Aim
Rewrite the records below as a JSON list of strings, one per line, with blank lines dropped and the pictures left out.

Source data

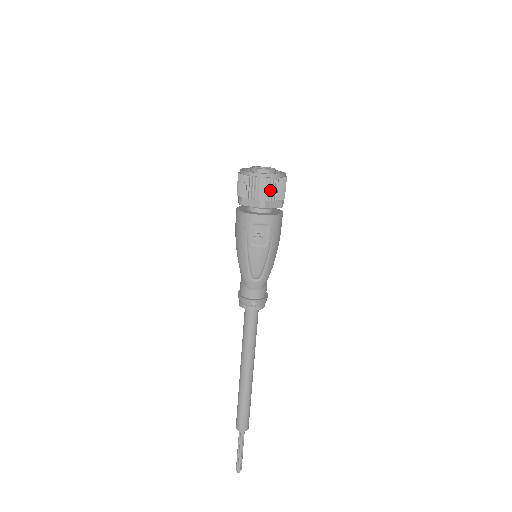
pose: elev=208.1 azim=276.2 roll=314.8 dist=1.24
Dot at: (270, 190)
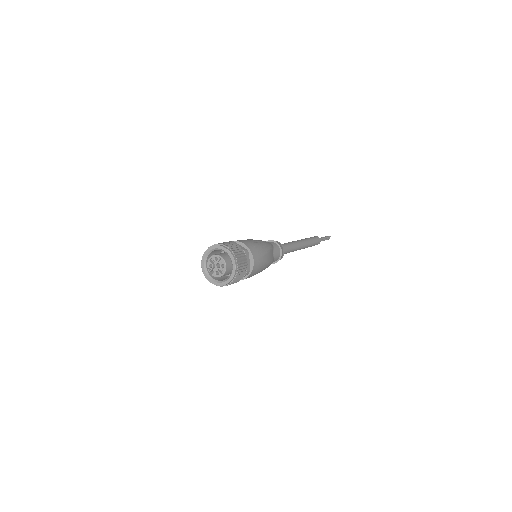
Dot at: occluded
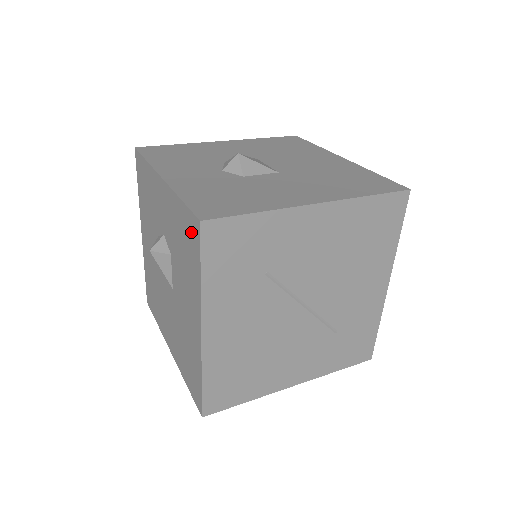
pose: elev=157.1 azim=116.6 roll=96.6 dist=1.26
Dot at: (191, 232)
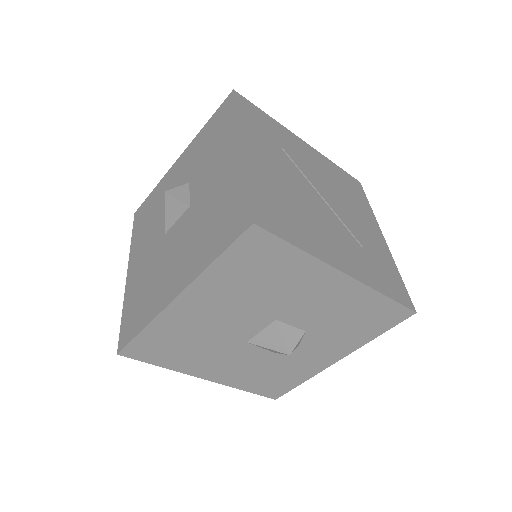
Dot at: (222, 112)
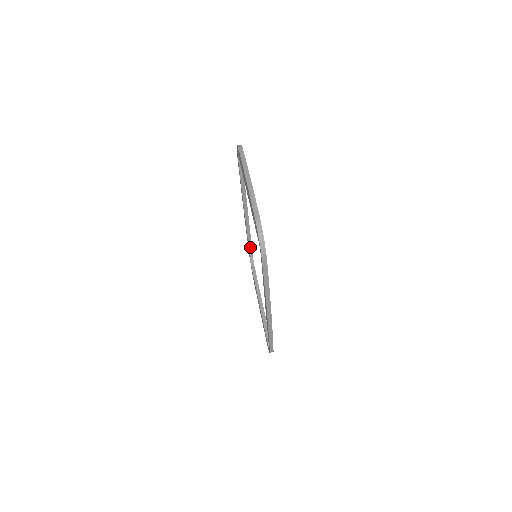
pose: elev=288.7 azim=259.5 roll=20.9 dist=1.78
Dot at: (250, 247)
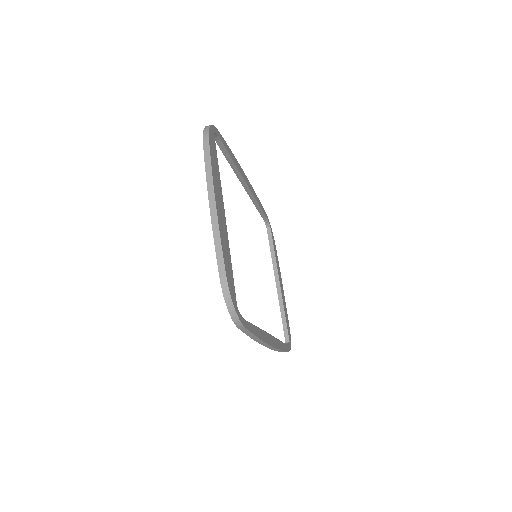
Dot at: (261, 213)
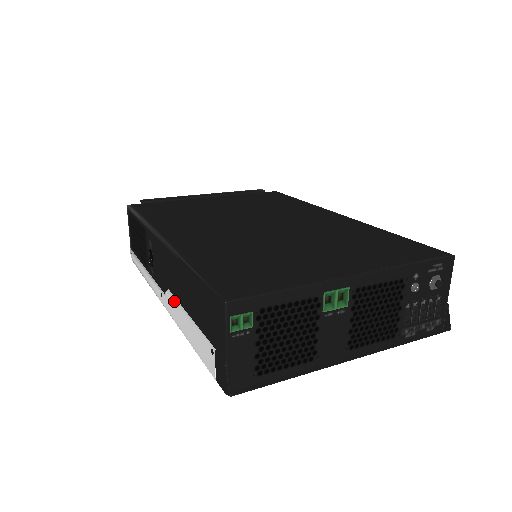
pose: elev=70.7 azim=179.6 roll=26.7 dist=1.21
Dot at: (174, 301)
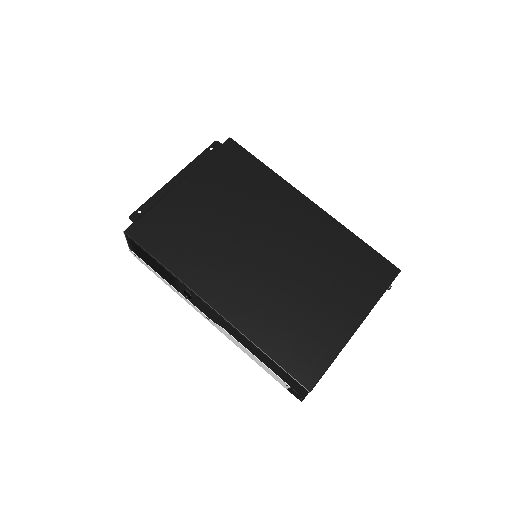
Dot at: (233, 338)
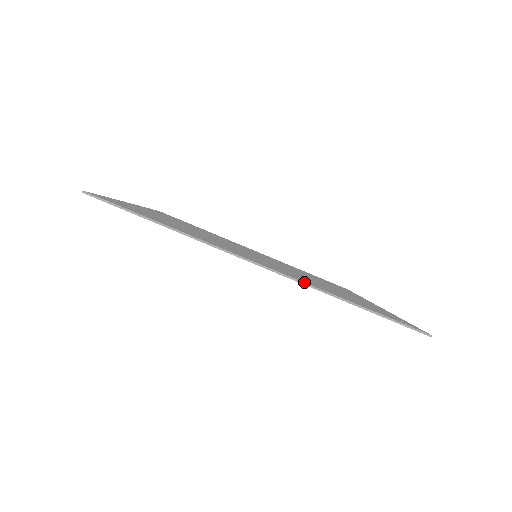
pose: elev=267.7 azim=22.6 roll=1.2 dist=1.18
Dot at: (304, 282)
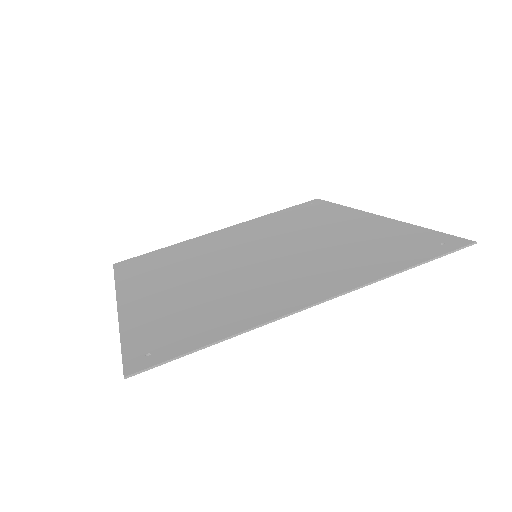
Dot at: (361, 285)
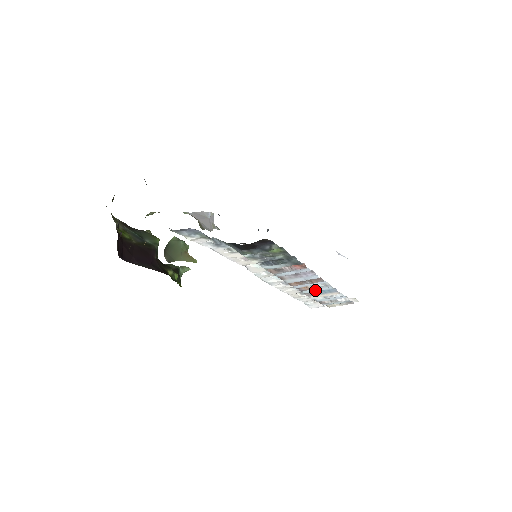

Solution for this exercise
[
  "pose: elev=208.1 azim=276.2 roll=314.8 dist=1.24",
  "Dot at: (270, 190)",
  "Dot at: occluded",
  "pose: elev=157.1 azim=116.6 roll=96.6 dist=1.26",
  "Dot at: (191, 232)",
  "Dot at: (222, 112)",
  "pose: elev=288.7 azim=259.5 roll=20.9 dist=1.78",
  "Dot at: (250, 247)",
  "Dot at: (261, 213)",
  "pose: elev=70.7 azim=179.6 roll=26.7 dist=1.21",
  "Dot at: (174, 301)",
  "Dot at: (233, 338)",
  "pose: elev=267.7 azim=22.6 roll=1.2 dist=1.18",
  "Dot at: (304, 282)",
  "Dot at: (361, 285)"
]